外国人に日本語を教えていると、思いも掛けない疑問が出されて、なかなか楽しいものです。
Yeemar さんの示された情報の中では、
<「割り前」「分け前」「一人前」などの「〜前」は〈割り当てられたもの〉>
という箇所が、最初の投稿以降、「名前」の「前」と関係あるかもしれないと、私が何となく考えていたことと一致します。
つまり、「各々に割り当てられた分の」名という意味での「名前」ではないか、と思い始めています。

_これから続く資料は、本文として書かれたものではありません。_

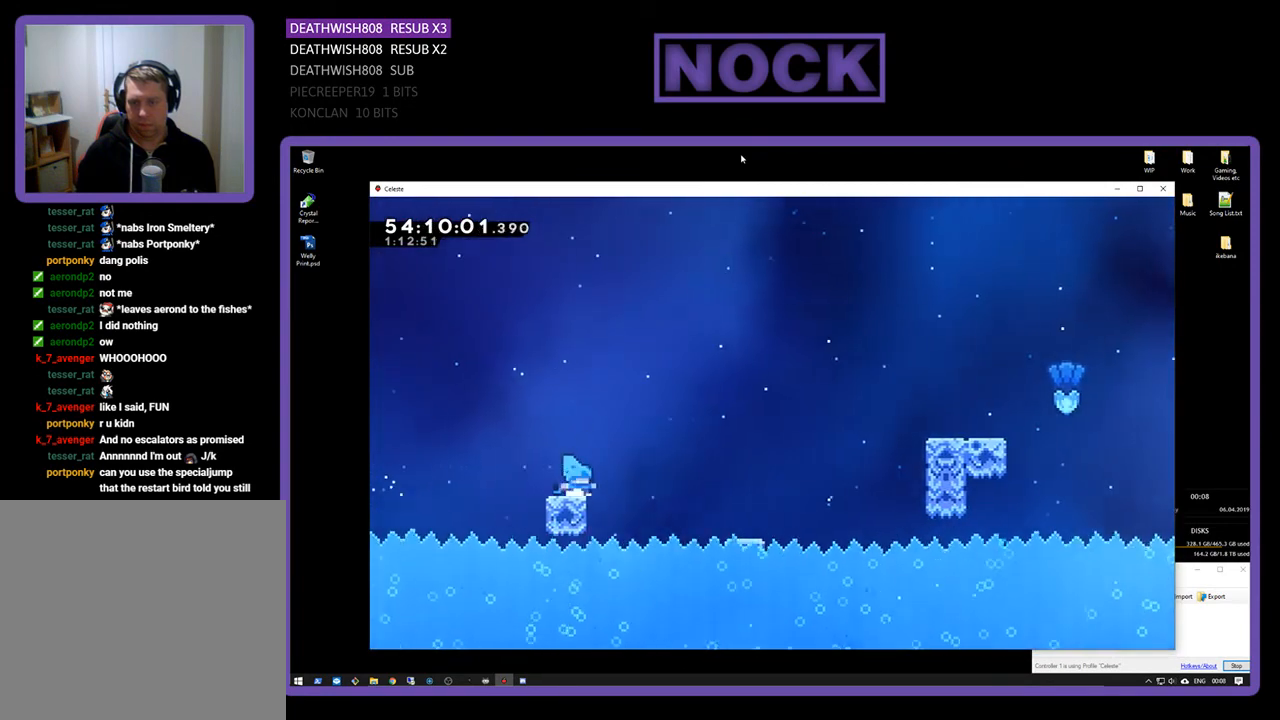
{"buttons": ["R2", "DPAD_RIGHT"], "right_stick": "center", "events": [[33, "CROSS", "down"], [167, "CROSS", "up"]]}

<1拍名詞は印象が弱く聞き取りにくくもあるので、「名」の下に、意味はほとんどなきに等しい「〜前」という接尾辞をつけたのが「名前」だ、というのが真相に近かろうと思います。>
そういう点も確かにあるのでしょうね。しかし一方で、「歯・手・胃・目・絵・木・毛…」などの「一拍名詞」が今日でもかなり頑固に生き長らえていることを考えると、「名」の後に加えられた「前」に、何らかの意味合いを探りたくなります。
また、何かありましたら、お知らせ願います。